Jing Zhao1,2,Chao Yang1,2(),Weida Wang1,2,Ying Li1,2,Changle Xiang1,2   

  1. 1.School of Mechanical Engineering,Beijing Institute of Technology,Beijing 100081
    2.Hefei Unmanned Intelligent Equipment Research Institute,Beijing Institute of Technology,Hefei 230041
  • Received:2025-04-11 Revised:2025-05-31 Online:2025-11-25 Published:2025-11-28
  • Contact: Chao Yang E-mail:cyang@bit.edu.cn

摘要:

飞行汽车在城市交通、救援运输等领域备受关注。高效的多模态任务路径规划有效提高其在上述领域中的作业效率。为此,本文提出一种用于飞行汽车多模态任务路径规划的高效学习方法。首先,优化了飞行汽车的动作空间,保留起飞、降落及朝向目标位置方向的动作,同时设计了一种针对非目标方向动作的概率选择机制。其次,考虑飞行汽车的空地协同特点,设计一种新型的Q-learning奖励函数,并提出一种针对历史最优路径经验的奖励增强机制。最后,提出一种路径平滑方法,获得一条光滑连续的空地协同任务路径。研究结果表明:所提方法规划的多模态路径依次比A*、Q-learning和D* Lite所规划的多模态路径减少了10.35、126.75和162.10 m的运行距离。在学习效率方面,所提方法比Q-learning缩短了45.97%的学习时间。
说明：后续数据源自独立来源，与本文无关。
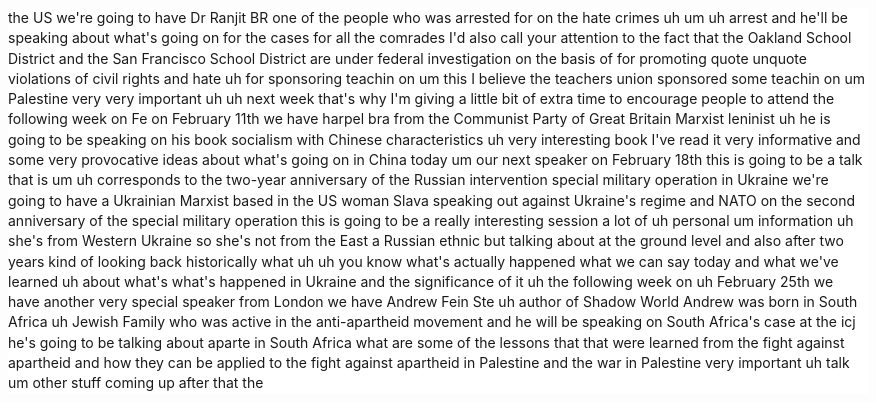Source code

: the US we're going to have Dr Ranjit BR
one of the people who was arrested for
on the hate crimes uh um uh arrest and
he'll be speaking about what's going on
for the cases for all the comrades I'd
also call your attention to the fact
that the Oakland School District and the
San Francisco School District are under
federal investigation on the basis of
for promoting quote unquote violations
of civil rights and hate uh for
sponsoring teachin on um this I believe
the teachers union sponsored some
teachin on um Palestine very very
important uh uh next week that's why I'm
giving a little bit of extra time to
encourage people to attend the following
week on Fe on February 11th we have
harpel bra from the Communist Party of
Great Britain Marxist leninist uh he is
going to be speaking on his book
socialism with Chinese characteristics
uh very interesting book I've read it
very informative and some very
provocative ideas about what's going on
in China today um our next speaker on
February 18th this is going to be a talk
that is um uh corresponds to the
two-year anniversary of the Russian
intervention special military operation
in Ukraine we're going to have a
Ukrainian
Marxist based in the US woman Slava
speaking out against Ukraine's regime
and NATO on the second anniversary of
the special military operation this is
going to be a really interesting session
a lot of uh
personal um
information uh she's from Western
Ukraine so she's not from the East a
Russian ethnic but talking about at the
ground level and also after two years
kind of looking back historically what
uh uh you know what's actually happened
what we can say today and what we've
learned uh about what's what's happened
in Ukraine and the significance of
it uh the following week on uh February
25th we have another very special
speaker from London we have Andrew Fein
Ste uh author of Shadow World Andrew was
born in South Africa uh Jewish Family
who was active in the anti-apartheid
movement and he will be speaking on
South Africa's case at the icj he's
going to be talking about aparte in
South Africa what are some of the
lessons that that were learned from the
fight against apartheid and how they can
be applied to the fight against
apartheid in Palestine and the war in
Palestine very important uh talk um
other stuff coming up after that the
关键词: 飞行汽车, 多模态任务路径规划, 动作空间, 奖励函数, 路径平滑

Abstract:

Flying vehicles have attracted significant attention in urban traffic, rescue transportation, and other operational fields. Efficient multi-modal task path planning effectively improves their operational efficiency in these fields. Therefore, an efficient learning method for multi-modal task path planning of flying vehicles is proposed. Firstly, the action space of the flying vehicle is optimized, retaining the actions of take-off, landing, and moving towards the target position. Simultaneously, a probability selection mechanism for non-target direction actions is designed. Secondly, considering the air-ground coordination characteristics of the flying vehicle, a novel reward function of Q-learning is designed. And a reward enhancement mechanism based on historical optimal path experience is proposed. Finally, a path smoothing method is proposed to obtain a smooth and continuous path for the air-ground cooperative task. Compared with the multi-modal paths planned by A*, Q-learning, and D* Lite, the multi-modal path planned by this method successively reduces the running distance by 10.35, 126.75, and 162.10 m, respectively. In terms of learning efficiency, the method reduces the learning time by 45.97% compared to Q-learning.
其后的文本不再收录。